The Milk Stain That Won't Go Away
The China milk scandal, a vicious
circle of corruption (EPA photo)
The more we dig into the Chinese tainted milk scandal, the worse it stinks, and at the core of this boiling pot of corruption is the Chinese regime's hermetic tendencies.
Reporters without Borders' Washington Representative Licie Morillon confirms that official censorship was the main culprit of the scandal's disastrous consequences that have left four babies dead and 53,000 sickened in China.
Fu Jianfeng, an editor at Southern Weekend posted a damning indictment on his blog after the scandal became public in September:
"Actually, our reporter He Feng had received the information at the end of July that more than 20 babies were hospitalized for kidney stones in Tongji Hospital, Wuhan city, Hubei province as a result of consuming the tainted Sanlu milk powder.

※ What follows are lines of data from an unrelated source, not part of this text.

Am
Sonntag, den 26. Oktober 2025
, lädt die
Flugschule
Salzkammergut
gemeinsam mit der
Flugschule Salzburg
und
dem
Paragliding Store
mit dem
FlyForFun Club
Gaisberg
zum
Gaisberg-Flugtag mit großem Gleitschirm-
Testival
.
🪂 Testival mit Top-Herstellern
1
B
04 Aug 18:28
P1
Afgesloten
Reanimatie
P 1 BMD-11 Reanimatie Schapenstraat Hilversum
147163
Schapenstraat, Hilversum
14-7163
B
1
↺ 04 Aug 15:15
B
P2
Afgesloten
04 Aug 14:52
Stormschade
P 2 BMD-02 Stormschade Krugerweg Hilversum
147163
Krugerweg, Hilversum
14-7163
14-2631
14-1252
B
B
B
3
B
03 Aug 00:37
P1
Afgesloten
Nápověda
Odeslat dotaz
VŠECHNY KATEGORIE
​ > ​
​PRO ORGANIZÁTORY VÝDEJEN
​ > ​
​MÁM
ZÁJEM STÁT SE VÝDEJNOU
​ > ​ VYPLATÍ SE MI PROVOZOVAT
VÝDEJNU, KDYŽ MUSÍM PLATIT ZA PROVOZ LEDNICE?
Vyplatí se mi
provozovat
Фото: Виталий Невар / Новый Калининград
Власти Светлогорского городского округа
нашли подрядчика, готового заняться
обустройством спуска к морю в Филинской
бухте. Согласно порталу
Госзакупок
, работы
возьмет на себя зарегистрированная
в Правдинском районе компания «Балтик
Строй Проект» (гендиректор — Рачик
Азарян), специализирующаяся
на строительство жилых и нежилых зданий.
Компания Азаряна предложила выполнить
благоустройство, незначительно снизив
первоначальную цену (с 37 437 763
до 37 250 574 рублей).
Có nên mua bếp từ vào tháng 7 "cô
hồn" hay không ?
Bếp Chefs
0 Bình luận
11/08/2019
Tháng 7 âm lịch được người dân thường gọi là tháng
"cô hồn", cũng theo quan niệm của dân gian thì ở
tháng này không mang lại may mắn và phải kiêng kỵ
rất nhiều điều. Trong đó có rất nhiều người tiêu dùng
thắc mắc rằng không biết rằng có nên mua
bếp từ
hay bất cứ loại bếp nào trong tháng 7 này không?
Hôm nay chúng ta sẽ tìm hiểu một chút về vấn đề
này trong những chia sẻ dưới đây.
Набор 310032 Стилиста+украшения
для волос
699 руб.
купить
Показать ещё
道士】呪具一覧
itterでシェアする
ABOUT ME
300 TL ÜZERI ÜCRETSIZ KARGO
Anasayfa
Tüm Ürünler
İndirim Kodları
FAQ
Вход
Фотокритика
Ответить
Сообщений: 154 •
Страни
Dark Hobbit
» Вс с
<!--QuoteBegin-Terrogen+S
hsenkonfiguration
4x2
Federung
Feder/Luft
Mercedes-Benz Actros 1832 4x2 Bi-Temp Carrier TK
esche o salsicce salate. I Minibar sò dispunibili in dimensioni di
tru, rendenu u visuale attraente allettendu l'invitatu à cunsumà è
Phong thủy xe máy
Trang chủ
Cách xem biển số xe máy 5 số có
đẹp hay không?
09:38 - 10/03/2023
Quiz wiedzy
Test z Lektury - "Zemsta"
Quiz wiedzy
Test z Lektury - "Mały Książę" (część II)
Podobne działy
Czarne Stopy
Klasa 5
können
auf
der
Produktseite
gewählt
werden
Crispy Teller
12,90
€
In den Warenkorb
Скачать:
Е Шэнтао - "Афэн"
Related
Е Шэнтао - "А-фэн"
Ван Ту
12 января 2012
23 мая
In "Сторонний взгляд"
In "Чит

But for reasons that everybody knows, we were not able to investigate the case at that time because harmony was needed everywhere. As a news editor, I was deeply concerned because I sensed that this was going to be a huge public health catastrophe. But I could not send any reporters to investigate. Therefore, I harbored a deep sense of guilt and defeat at the time."
Morillon provides pains-taking details of how an entrenched bureaucracy's addiction to secrecy made a bad situation catastrophic.
Talking about the absolute opposite of milk and honey.